Auch in der Java SE wird soweit ich weiß intern eine node Klasse für die Verwaltung in der LinkedList benutzt.

Rein von der Spezifikation einer verketteten Liste ist das aber nicht notwendig, mein bisheriger Gegenvorschlag war bisher immer, die Struktur wirklich rekursiv aufzubauen: Die Liste selbst enthält das erste Element (falls vorhanden) und verweist auf eine Liste selben Typs als Nachfolger.

Vorteile:
- keine doppelte Implementation der Wörterbuchoperationen, für Liste und Knoten
- keine zweite Klasse im Allgemeinen
- leichtes Abschneiden von ersten Elementen: Rückgabe eine des Listen-Knotens nach den abzuschneidenen Knoten
- Einfügen von Listen in Listen einfach möglich

Nachteile:
- möglicherweise mehr Aufwand zur Verwaltung von Eigenschaften, die die gesamte Liste betreffen (Größe)
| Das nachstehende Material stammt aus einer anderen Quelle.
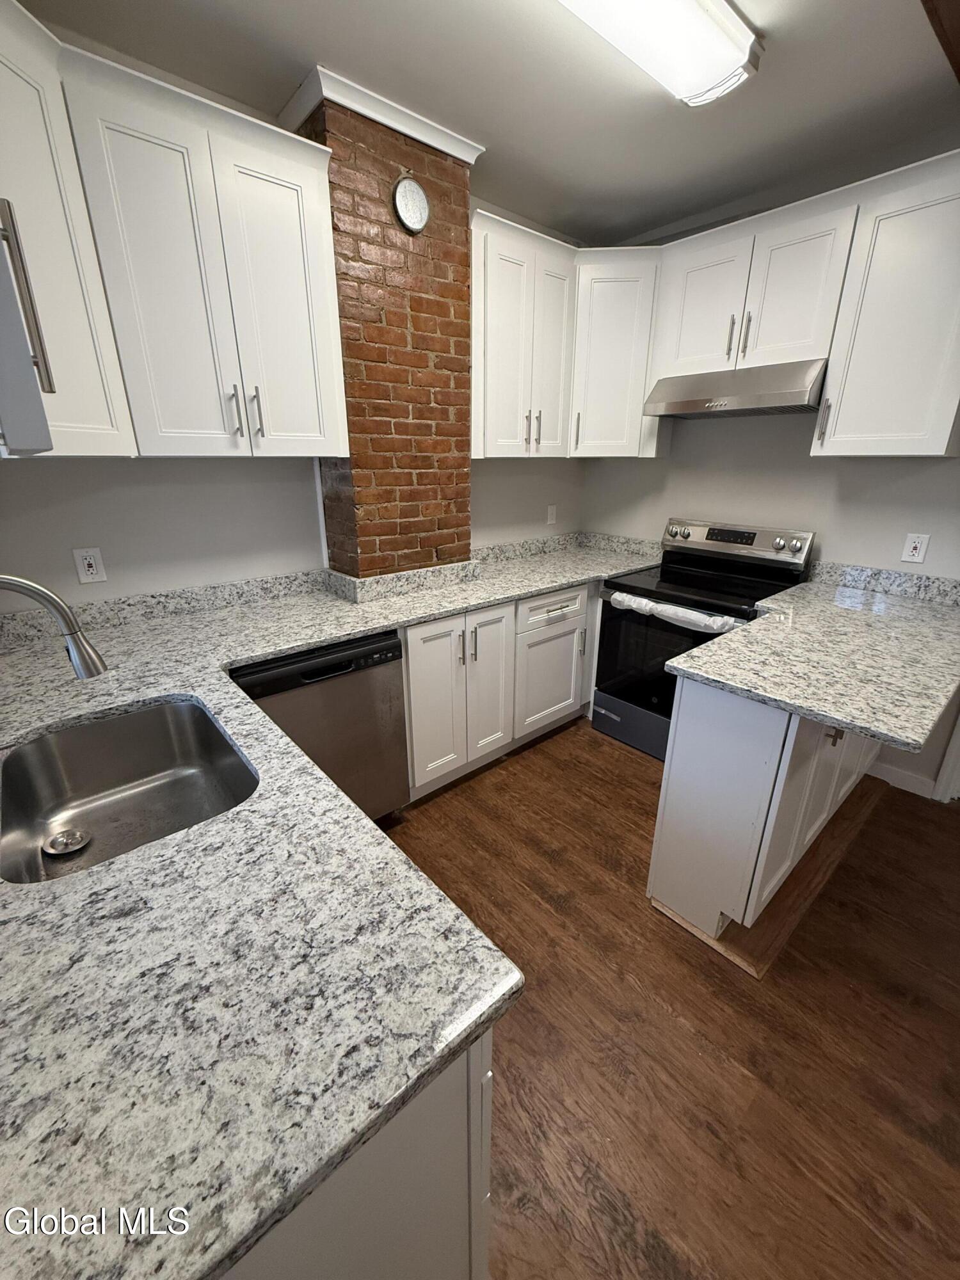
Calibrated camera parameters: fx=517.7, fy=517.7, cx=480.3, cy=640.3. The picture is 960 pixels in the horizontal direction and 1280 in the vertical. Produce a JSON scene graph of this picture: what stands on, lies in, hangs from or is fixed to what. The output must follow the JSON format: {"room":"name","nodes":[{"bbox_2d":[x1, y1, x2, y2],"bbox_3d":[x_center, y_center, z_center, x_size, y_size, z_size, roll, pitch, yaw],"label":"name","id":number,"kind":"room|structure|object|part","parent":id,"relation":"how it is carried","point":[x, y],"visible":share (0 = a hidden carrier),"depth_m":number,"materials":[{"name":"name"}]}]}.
{"room":"kitchen","nodes":[
{"label":"kitchen","id":0,"kind":"room"},
{"bbox_2d":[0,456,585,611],"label":"back wall","id":1,"kind":"structure","parent":0,"point":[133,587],"depth_m":2.00,"materials":[{"name":"grey paint"}]},
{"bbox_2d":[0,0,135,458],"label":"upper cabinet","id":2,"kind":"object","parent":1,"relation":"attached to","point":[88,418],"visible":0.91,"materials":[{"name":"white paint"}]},
{"bbox_2d":[0,197,56,451],"bbox_3d":[-0.837,-0.715,0.596,0.366,0.941,0.683,-16,26,-39],"label":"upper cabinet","id":3,"kind":"object","parent":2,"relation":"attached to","point":[22,348],"visible":1,"depth_m":0.61,"materials":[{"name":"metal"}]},
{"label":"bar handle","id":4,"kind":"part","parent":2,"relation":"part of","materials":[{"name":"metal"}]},
{"bbox_2d":[71,546,107,583],"bbox_3d":[-1.374,-0.264,1.821,0.077,0.121,0.009,-16,26,-39],"label":"wall outlet","id":5,"kind":"object","parent":1,"relation":"attached to","point":[85,566],"visible":0.99,"depth_m":1.82,"materials":[{"name":"white plastic"}]},
{"bbox_2d":[0,1,339,462],"bbox_3d":[-1.005,-1.064,1.555,1.200,0.958,0.437,-16,26,-39],"label":"upper cabinet","id":6,"kind":"object","parent":1,"relation":"attached to","point":[256,380],"visible":0.98,"depth_m":1.49,"materials":[{"name":"white paint"}]},
{"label":"pull","id":7,"kind":"part","parent":6,"relation":"part of","materials":[{"name":"silver metal"}]},
{"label":"bar pull","id":8,"kind":"part","parent":6,"relation":"part of","materials":[{"name":"silver metal"}]},
{"bbox_2d":[296,85,477,579],"bbox_3d":[-0.381,-0.717,2.430,0.641,2.487,0.348,-16,26,-39],"label":"brick chimney","id":9,"kind":"object","parent":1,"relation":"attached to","point":[463,294],"visible":0.77,"depth_m":2.10,"materials":[{"name":"brick"}]},
{"bbox_2d":[278,64,482,160],"bbox_3d":[-0.358,-1.857,1.919,0.678,0.063,0.366,-16,26,-39],"label":"crown molding","id":10,"kind":"structure","parent":9,"relation":"attached to","point":[367,114],"depth_m":1.76,"materials":[{"name":"white paint"}]},
{"bbox_2d":[391,173,430,233],"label":"flue cover","id":11,"kind":"object","parent":9,"relation":"attached to","point":[402,200],"visible":0.99,"depth_m":1.90,"materials":[{"name":"metal"}]},
{"bbox_2d":[545,504,557,524],"bbox_3d":[0.465,-0.820,3.379,0.074,0.119,0.011,-16,26,-39],"label":"wall outlet","id":12,"kind":"object","parent":1,"relation":"attached to","point":[552,512],"visible":0.99,"depth_m":3.37,"materials":[{"name":"white plastic"}]},
{"bbox_2d":[470,207,663,457],"bbox_3d":[0.139,-1.414,2.590,0.693,0.949,0.360,-16,26,-39],"label":"upper cabinet","id":13,"kind":"object","parent":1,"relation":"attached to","point":[502,278],"visible":0.73,"depth_m":2.45,"materials":[{"name":"white paint"}]},
{"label":"pull","id":14,"kind":"part","parent":13,"relation":"part of","materials":[{"name":"metal"}]},
{"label":"pull","id":15,"kind":"part","parent":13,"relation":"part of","materials":[{"name":"metal"}]},
{"bbox_2d":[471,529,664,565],"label":"backsplash","id":16,"kind":"structure","parent":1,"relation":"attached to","point":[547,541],"depth_m":3.21,"materials":[{"name":"grey stone"}]},
{"bbox_2d":[17,0,959,245],"bbox_3d":[0.946,-1.421,0.481,3.827,0.096,4.723,-16,26,-39],"label":"ceiling","id":17,"kind":"structure","parent":0,"point":[634,227],"depth_m":1.68,"materials":[{"name":"paint"}]},
{"bbox_2d":[557,0,761,106],"bbox_3d":[0.270,-1.597,1.216,1.269,0.085,0.284,-16,26,-39],"label":"ceiling light","id":18,"kind":"object","parent":17,"relation":"attached to","point":[710,79],"visible":0.99,"depth_m":1.41,"materials":[{"name":"white plastic"}]},
{"bbox_2d":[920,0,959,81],"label":"ceiling beam","id":19,"kind":"structure","parent":17,"relation":"attached to","point":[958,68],"depth_m":1.37,"materials":[{"name":"brown wood"}]},
{"bbox_2d":[376,711,959,1279],"bbox_3d":[0.928,1.162,1.296,4.217,0.063,4.796,-16,26,-39],"label":"floor","id":20,"kind":"structure","parent":0,"point":[628,988],"depth_m":1.40,"materials":[{"name":"brown wood"}]},
{"bbox_2d":[231,629,409,822],"bbox_3d":[-0.724,0.366,2.109,0.614,0.860,0.622,-16,26,-39],"label":"dishwasher","id":21,"kind":"object","parent":20,"relation":"on","point":[357,657],"visible":0.49,"depth_m":1.89,"materials":[{"name":"metal"}]},
{"bbox_2d":[218,1032,495,1279],"bbox_3d":[-0.637,0.750,1.034,0.675,0.858,1.232,-16,26,-39],"label":"base cabinet","id":22,"kind":"object","parent":20,"relation":"on","point":[431,1268],"visible":0.14,"depth_m":0.60,"materials":[{"name":"paint"}]},
{"bbox_2d":[400,579,598,800],"bbox_3d":[0.112,0.104,2.849,1.685,0.879,0.674,-16,26,-39],"label":"base cabinet","id":23,"kind":"object","parent":20,"relation":"on","point":[415,651],"visible":0.49,"depth_m":2.44,"materials":[{"name":"white paint"}]},
{"bbox_2d":[0,542,653,1279],"bbox_3d":[-0.249,0.095,1.595,2.717,0.044,1.639,-16,26,-39],"label":"granite countertop","id":24,"kind":"structure","parent":23,"relation":"on","point":[301,641],"depth_m":0.66,"materials":[{"name":"stone"}]},
{"bbox_2d":[0,572,108,680],"bbox_3d":[-0.837,0.069,0.940,0.277,0.393,0.103,-16,26,-39],"label":"faucet","id":25,"kind":"object","parent":24,"relation":"on","point":[46,595],"visible":0.99,"depth_m":0.96,"materials":[{"name":"silver metal"}]},
{"bbox_2d":[0,696,255,885],"bbox_3d":[-0.731,0.358,1.105,0.468,0.191,0.632,-16,26,-39],"label":"sink","id":26,"kind":"object","parent":24,"relation":"in","point":[143,719],"visible":0.72,"depth_m":1.24,"materials":[{"name":"silver metal"}]},
{"bbox_2d":[42,826,92,856],"bbox_3d":[-0.876,0.425,1.100,0.081,0.012,0.082,-16,26,-39],"label":"sink drain","id":27,"kind":"object","parent":26,"relation":"in","point":[72,848],"visible":0.98,"depth_m":1.10,"materials":[{"name":"silver metal"}]},
{"bbox_3d":[0.035,0.195,2.508,0.265,0.774,0.122,-16,26,-39],"label":"cabinet door","id":28,"kind":"part","parent":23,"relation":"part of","materials":[{"name":"white paint"}]},
{"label":"cabinet door","id":29,"kind":"part","parent":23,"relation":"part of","materials":[{"name":"white paint"}]},
{"bbox_3d":[0.379,-0.173,2.698,0.497,0.157,0.044,-16,26,-39],"label":"drawer","id":30,"kind":"part","parent":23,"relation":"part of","materials":[{"name":"white paint"}]},
{"bbox_2d":[591,517,816,760],"bbox_3d":[1.111,0.001,2.746,0.715,1.157,0.766,-16,26,-39],"label":"stove","id":31,"kind":"object","parent":20,"relation":"on","point":[713,534],"visible":0.64,"depth_m":2.64,"materials":[{"name":"black glass"}]},
{"bbox_3d":[0.915,0.471,2.804,0.107,0.239,0.695,-16,26,-39],"label":"storage drawer","id":32,"kind":"part","parent":31,"relation":"part of","materials":[{"name":"metal"}]},
{"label":"oven door","id":33,"kind":"part","parent":31,"relation":"part of","materials":[{"name":"black glass"}]},
{"bbox_2d":[607,590,742,634],"bbox_3d":[0.896,-0.130,2.446,0.086,0.100,0.693,-16,26,-39],"label":"plastic wrap","id":34,"kind":"object","parent":31,"relation":"attached to","point":[637,601],"visible":0.88,"depth_m":2.41,"materials":[{"name":"white plastic"}]},
{"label":"knob","id":35,"kind":"part","parent":31,"relation":"part of","materials":[{"name":"silver metal"}]},
{"bbox_3d":[1.299,-0.552,2.856,0.165,0.170,0.811,-16,26,-39],"label":"control panel","id":36,"kind":"part","parent":31,"relation":"part of","materials":[{"name":"silver metal"}]},
{"bbox_3d":[1.476,-0.486,2.578,0.050,0.057,0.052,-16,26,-39],"label":"knob","id":37,"kind":"part","parent":31,"relation":"part of","materials":[{"name":"silver metal"}]},
{"bbox_2d":[647,675,883,953],"bbox_3d":[1.265,0.370,2.088,1.548,0.861,0.478,-16,26,-39],"label":"peninsula cabinet","id":38,"kind":"object","parent":20,"relation":"on","point":[708,705],"visible":0.54,"depth_m":1.58,"materials":[{"name":"white paint"}]},
{"bbox_2d":[663,566,959,757],"bbox_3d":[1.347,-0.003,1.827,1.387,0.044,0.810,-16,26,-39],"label":"peninsula countertop","id":39,"kind":"structure","parent":38,"relation":"on","point":[840,716],"depth_m":1.62,"materials":[{"name":"grey stone"}]},
{"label":"pull","id":40,"kind":"part","parent":38,"relation":"part of","materials":[{"name":"metal"}]},
{"bbox_2d":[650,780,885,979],"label":"wood floor patch","id":41,"kind":"object","parent":20,"relation":"on","point":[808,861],"visible":0.36,"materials":[{"name":"brown wood"}]},
{"bbox_2d":[581,401,959,802],"bbox_3d":[2.127,-0.556,2.089,0.124,2.660,4.354,-16,26,-39],"label":"right wall","id":42,"kind":"structure","parent":0,"point":[858,552],"depth_m":2.56,"materials":[{"name":"grey paint"}]},
{"bbox_2d":[569,247,664,457],"bbox_3d":[0.677,-1.542,2.952,0.628,0.944,0.629,-16,26,-39],"label":"corner upper cabinet","id":43,"kind":"object","parent":42,"relation":"attached to","point":[623,315],"visible":0.77,"depth_m":2.69,"materials":[{"name":"white paint"}]},
{"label":"pull","id":44,"kind":"part","parent":43,"relation":"part of","materials":[{"name":"metal"}]},
{"bbox_2d":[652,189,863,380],"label":"upper cabinet","id":45,"kind":"object","parent":42,"relation":"attached to","point":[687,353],"visible":0.85,"depth_m":2.24,"materials":[{"name":"white paint"}]},
{"bbox_3d":[1.059,-1.573,2.503,0.188,0.588,0.375,-16,26,-39],"label":"upper cabinet door","id":46,"kind":"part","parent":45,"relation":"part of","materials":[{"name":"white paint"}]},
{"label":"bar pull","id":47,"kind":"part","parent":45,"relation":"part of","materials":[{"name":"metal"}]},
{"bbox_2d":[643,358,828,418],"bbox_3d":[1.234,-1.175,2.458,0.470,0.175,0.758,-16,26,-39],"label":"range hood","id":48,"kind":"object","parent":45,"relation":"attached to","point":[689,404],"visible":0.95,"depth_m":2.30,"materials":[{"name":"silver metal"}]},
{"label":"bar pull","id":49,"kind":"part","parent":45,"relation":"part of","materials":[{"name":"metal"}]},
{"bbox_2d":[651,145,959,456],"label":"upper cabinet run","id":50,"kind":"object","parent":42,"relation":"attached to","point":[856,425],"visible":0.95,"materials":[{"name":"white paint"}]},
{"bbox_2d":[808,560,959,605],"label":"backsplash","id":51,"kind":"structure","parent":42,"relation":"attached to","point":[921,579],"depth_m":2.34,"materials":[{"name":"grey stone"}]},
{"bbox_2d":[813,151,959,457],"bbox_3d":[1.684,-1.188,1.997,0.360,0.911,0.505,-16,26,-39],"label":"upper cabinet","id":52,"kind":"object","parent":42,"relation":"attached to","point":[850,425],"visible":1,"depth_m":1.94,"materials":[{"name":"white paint"}]},
{"bbox_3d":[1.436,-0.928,2.183,0.034,0.175,0.029,-16,26,-39],"label":"bar pull","id":53,"kind":"part","parent":52,"relation":"part of","materials":[{"name":"silver metal"}]},
{"bbox_2d":[866,758,939,798],"bbox_3d":[2.006,0.657,2.485,0.012,0.094,0.262,-16,26,-39],"label":"baseboard","id":54,"kind":"structure","parent":42,"relation":"attached to","point":[916,789],"depth_m":2.47,"materials":[{"name":"white paint"}]},
{"bbox_2d":[900,531,930,564],"bbox_3d":[1.899,-0.403,2.264,0.009,0.121,0.076,-16,26,-39],"label":"wall outlet","id":55,"kind":"object","parent":42,"relation":"attached to","point":[916,552],"visible":0.98,"depth_m":2.26,"materials":[{"name":"white plastic"}]},
{"bbox_2d":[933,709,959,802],"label":"door trim","id":56,"kind":"structure","parent":42,"relation":"attached to","point":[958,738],"depth_m":2.35,"materials":[{"name":"white paint"}]}
]}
Fällt euch noch etwas grundlegendes ein, oder gibt es ein allgemeinere Begründung für die Ablehnung meiner Variante?


----------



## SlaterB (25. Mrz 2007)

generell alles, was die Liste als ganzes sieht, wird schwieriger,

Iterator, Indexe, Sortieren usw.,
deine Liste machte ja nicht viel mehr als die Knoten in Java,

die Liste in Java ist eine zusätzliche Abstraktion, für deren Funktionalität (Größe & Co.) du eine Hilfsklasse bräuchtest 

oder diese Funktionalität in die Knoten selber legst, evtl. auch nicht ganz schlimm,
aber wenn du dann das List-Interface implementieren willst
(z.B. für Collections.sort) dann hört langsam der Spass auf


----------



## Redfrettchen (26. Mrz 2007)

Joa, ich hab mal versucht das List-Interface auf meine Weise zu implementieren und bin dann schließlich bei isEmpty() gescheitert >.< Das Problem ist, wie vorhergesagt, dass size() nicht effizient (also mit O(1)) implementiert werden kann.
Aber generell sieht man an der Standard-Implementation von LinkedList, dass eine doppelte Implementation der Wörterbuchoperationen überflüssig ist (das haben wir im Unterricht immer gemacht, deswegen mein Gegenvorschlag). Aber mit so einer Hilfsklasse, wie sie in LinkedList vorhanden ist (anders, als ich oben noch vermutet habe), kann ich mich sehr gut abfinden, sie besteht ja wirklich nur aus einigen wenigen Zeilen.

Danke für die Antwort!


----------